紅色情人巷裏的激情太過強大,李隆基和娓娓都幾乎無法與之對抗。李隆基那一向瀟灑帶笑的臉,突然變得異常嚴峻,娓娓看了不禁心悸。


    他把她的手用力一拉,說:「走——我們回去。」


    娓娓被他拉著走,無能為力。哦,她心想,他要帶她回飯店房間去,曉得他要做什麽,她隻是身子嬌軟,人兒暈旋,一顆心怦怦地跳。


    兩人跌跌撞撞回到飯店,李隆基不將她拖進房間,卻丟入他那部林寶堅尼,他隨之跳上駕駛座,猛然開車。娓娓昏頭轉向的從座位爬起來,驚詫問:「我們要到哪兒?」


    「回去——回北部去。」


    「回北部去!可是——可是——」


    娓娓吃驚得說不出話來。一個男人要對女人做的事有這麽麻煩?她回頭渴望地望著美麗的紅石飯店,內心充滿困惑,究竟有什麽這裏不能做的,非要回北部去做?


    李隆基什麽都不說,保持他的神秘和衝勁,一路狂飄,揚長北上。他們在中途停車,隨意吃了點東西,立刻又奔赴上路。對他感到不解的娓娓,在車上睡著了。


    及至李隆基喚醒她時,車已停,外麵一片夜色,他對她說:「我們到家了。」


    「你把我送回家?」這下,娓娓更加惘然。


    「不,不,」李隆基笑道:「是我家——臨海的別墅。」他這麽說,果然聽著了遠處低沉的波濤聲,像男人倦極困著的鼻息。

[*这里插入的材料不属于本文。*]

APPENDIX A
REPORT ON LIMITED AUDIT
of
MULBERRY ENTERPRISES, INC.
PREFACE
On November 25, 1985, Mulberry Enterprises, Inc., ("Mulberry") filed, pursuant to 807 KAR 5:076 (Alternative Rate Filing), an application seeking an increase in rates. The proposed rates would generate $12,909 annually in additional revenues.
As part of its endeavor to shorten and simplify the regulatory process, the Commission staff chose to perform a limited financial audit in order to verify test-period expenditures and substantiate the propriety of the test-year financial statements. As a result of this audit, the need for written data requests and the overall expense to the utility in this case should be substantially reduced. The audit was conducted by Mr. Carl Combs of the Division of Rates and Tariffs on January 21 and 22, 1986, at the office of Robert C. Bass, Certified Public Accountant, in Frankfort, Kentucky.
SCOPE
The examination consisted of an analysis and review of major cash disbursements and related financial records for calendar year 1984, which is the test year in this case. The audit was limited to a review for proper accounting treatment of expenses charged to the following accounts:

    他牽著還有些惺忪睡意的娓娓,走過花園的石子路,進大廳,燈也未開,直接帶上臥室。


    娓娓坐在他黑藍兩色單身漢的大床上,心裏懷疑,他非要舍近求遠,把兩個人的事安排得這麽曲折嗎?不過看得出來,他很急,把身上那件帥氣的栗子色外套脫了,順手便往一張黑沙發扔下。


    娓娓的心跳開始闖蕩。


    可是怪了,他並沒有轉向她,一舉撲過來——他轉向牆壁,撚開一盞壁燈,按了許多按鈕,牆裂開來,出現一座銀色保險箱。他小心翼翼把一隻藍絲絨盒子捧到她麵前。


    娓娓往後退了點,瞧他那副恐懼戒慎的模樣,好像那是某種火藥。


    「這……這是什麽?」她謹慎地問。


    「娓娓。」他喚她名宇,輕悄地開啟盒蓋。一道炫豔的光芒射入娓娓的眸子,她倒吸一口氣。

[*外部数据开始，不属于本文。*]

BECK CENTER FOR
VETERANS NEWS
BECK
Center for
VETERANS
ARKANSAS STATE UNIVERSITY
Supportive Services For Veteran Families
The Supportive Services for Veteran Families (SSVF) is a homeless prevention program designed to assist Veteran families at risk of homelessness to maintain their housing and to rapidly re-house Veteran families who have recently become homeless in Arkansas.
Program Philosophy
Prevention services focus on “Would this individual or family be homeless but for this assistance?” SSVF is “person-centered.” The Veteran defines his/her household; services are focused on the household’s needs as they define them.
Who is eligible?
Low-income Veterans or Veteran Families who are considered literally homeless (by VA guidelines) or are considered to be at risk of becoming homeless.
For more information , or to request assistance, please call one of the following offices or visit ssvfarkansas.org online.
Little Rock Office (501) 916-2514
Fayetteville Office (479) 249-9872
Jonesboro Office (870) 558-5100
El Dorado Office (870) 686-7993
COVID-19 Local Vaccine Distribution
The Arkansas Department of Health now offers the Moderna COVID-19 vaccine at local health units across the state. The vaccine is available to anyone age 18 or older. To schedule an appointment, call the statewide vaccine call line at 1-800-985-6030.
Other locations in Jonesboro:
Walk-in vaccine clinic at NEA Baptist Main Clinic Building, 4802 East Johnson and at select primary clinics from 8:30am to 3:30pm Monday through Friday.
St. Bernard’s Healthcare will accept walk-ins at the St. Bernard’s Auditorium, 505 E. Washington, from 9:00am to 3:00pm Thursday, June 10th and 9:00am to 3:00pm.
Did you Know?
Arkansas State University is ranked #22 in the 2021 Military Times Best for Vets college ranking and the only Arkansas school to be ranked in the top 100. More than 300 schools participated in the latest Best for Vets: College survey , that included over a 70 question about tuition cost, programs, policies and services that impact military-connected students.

    藍絲絨裏躺的是一枚寶光璀璨的紅寶石白金戒指,菱型的碎鑽鑲在四周如眾星拱月,即便是從不像一般女人貪戀珠寶的娓娓,也不由得對這枚活色生香的寶石戒指大為傾倒。


    「好美的戒指!」她張著自己那對也跟寶石一樣美的大眼睛,讚歎說。


    「這是從我曾奶奶一直傳到我母親手上的結婚戒指,已經有三位美麗的新娘戴過它了。」


    「哦,真是太浪漫了。」


    「我母親去世之前,把它交給我,要我傳它下去,」李隆基緩緩道,抬頭看她,「之所以趕這趙路回來,就是要你看看這枚戒指。」


    就要她看看一枚戒指?她還以為……娓娓一時間不知道說什麽好。


    「娓娓,」李隆基的嗓音忽然顯得特別柔和。「我不知道……是不是……」


    他說話變得期期艾艾的。「我希望——這枚戒指能戴在你的手上。」說著,他便執住她的手,輕巧地把戒指套入她的纖指。那戒指圈得剛剛好。


    娓娓嚇一跳,呆看那枚戒指。「可是這是你的家傳之物!」


    「是的,」他肅穆而語,「我母親要我把它交給我的新娘,我的妻子——我要你做我的新娘,我的妻子。」


    娓娓霎時間定在那兒。老天爺,他——他這是在向她求婚!


    「今天在情人巷,我肯定了一件事——你就是我一生所求的女人,我要人生裏有你為伴,有你分享!」他停下來喘一口氣。「當場我就想向你求婚,可是我一定要趕回來,拿著這枚戒指正式向你求婚,我覺得這樣才夠誠懇,才夠莊嚴。」


    原……原來如此,這趙南北奔波之謎總算豁然而解,娓娓難為情地發現——人與人之間的想法,差距有這麽大,一下午李隆基賣力的趕路,是為了家傳的戒指,而她一腦子想的是……


    那,那不管了——此刻,那枚紅寶石戒指在她眼前進閃著輝芒,輝芒之下是李隆基誠摯而熱烈的表情。他真是英俊!英俊而誠摯的男人如此地扣人心弦。


    他殷殷懇求,「娓娓,答應我,嫁給我!」


    娓捤不能不感到激蕩萬分,今天下午她才發現自己愛他——也許已經愛很久了而不自覺,或不承認——現在他就擎著寶石戒指向她求婚!


    娓娓覺得心房一陣陣喜顫,雙眸一陣陣發熱,感動得快掉下淚了。是的,娓娓深深凝睇李隆基,他是個值得愛、值得托附的男人,她愛他,她願意——


    等等,眼前的男人忽然給娓娓一種奇異的感覺,她略略湊近去看,經過一天的奔忙,他的下巴冒出了點胡碴子,原本整齊的頭發也顯得淩亂,他——他讓她想到一個人。


    詩人李斯特。


    娓娓被一股驚駭攫住,眼睛沒法子眨動,熱呼呼的胸口一霎涼了,她用雙手蒙住麵孔,突地別過身去。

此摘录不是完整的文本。